Some easy ways to up your calcium:

  • Snack on cheese and whole grain crackers
  • Pour some custard over fruit for a wholesome dessert
  • Enjoy a milky latte or cappuccino
  • Add ricotta or feta cheese to your salads
  • Enjoy a delicious smoothie by blending together your favourite fruits with yoghurt and milk
  • Dollop yoghurt on top of curries or in soup
  • Enjoy salmon and green leafy vegetables for dinner
  • Grate some cheese into your omelettes, pasta and vegetable dishes

Ms Pechey said exercise was important for building strong bones when younger as well as maintaining bone health when older.

“Many people are probably already aware that exercise can improve our muscle strength and reduce the risk of lifestyle diseases including cardiovascular disease and stroke. Exercise benefits our bones in a similar way to our muscles!
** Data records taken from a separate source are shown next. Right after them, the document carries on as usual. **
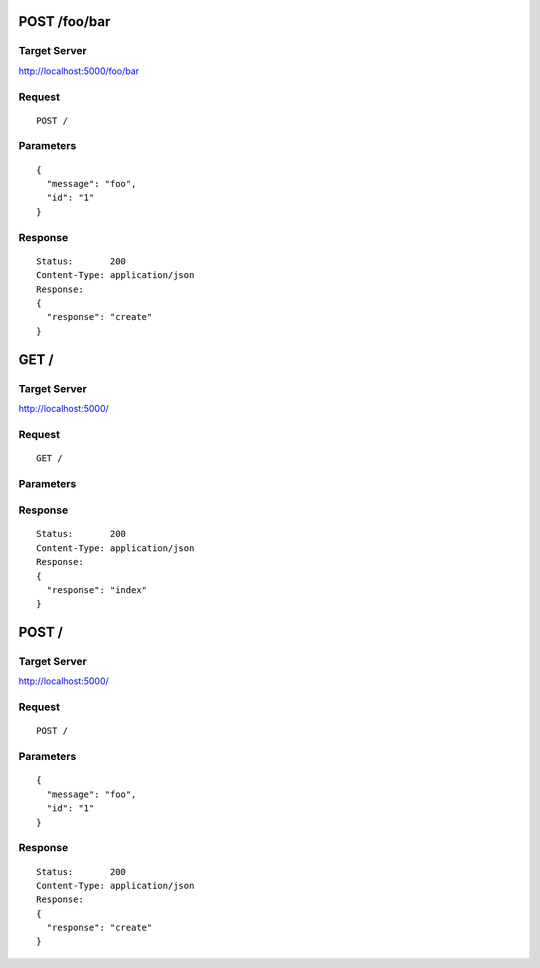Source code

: POST /foo/bar
=============

Target Server
-------------

http://localhost:5000/foo/bar

Request
-------
::

  POST /

Parameters
----------

::

  {
    "message": "foo",
    "id": "1"
  }

Response
--------

::

  Status:       200
  Content-Type: application/json
  Response:
  {
    "response": "create"
  }

GET /
=====

Target Server
-------------

http://localhost:5000/

Request
-------
::

  GET /

Parameters
----------

::

  

Response
--------

::

  Status:       200
  Content-Type: application/json
  Response:
  {
    "response": "index"
  }

POST /
======

Target Server
-------------

http://localhost:5000/

Request
-------
::

  POST /

Parameters
----------

::

  {
    "message": "foo",
    "id": "1"
  }

Response
--------

::

  Status:       200
  Content-Type: application/json
  Response:
  {
    "response": "create"
  }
“Weight bearing and strengthening exercises can also prevent bone loss and strengthen our bones. This can include walking, jogging, hiking, jumping and tennis,” Ms Pechey said.

“Falls in the elderly population are a common cause of fracture. Exercise and strong bones can help to reduce the severity or prevent injuries sustained from falls.

“If you’re a parent, being active together as a family outdoors not only teaches kids healthy lifestyle habits, but is the ideal time to get vitamin D from safe sun exposure – also important for building and maintaining strong bones.

“We need a few minutes a day of sun exposure to an area of skin such as the face, arms and hands to help with our vitamin D levels,” Ms Pechey said.

For further advice contact your GP or an accredited physiotherapist or nutritionist.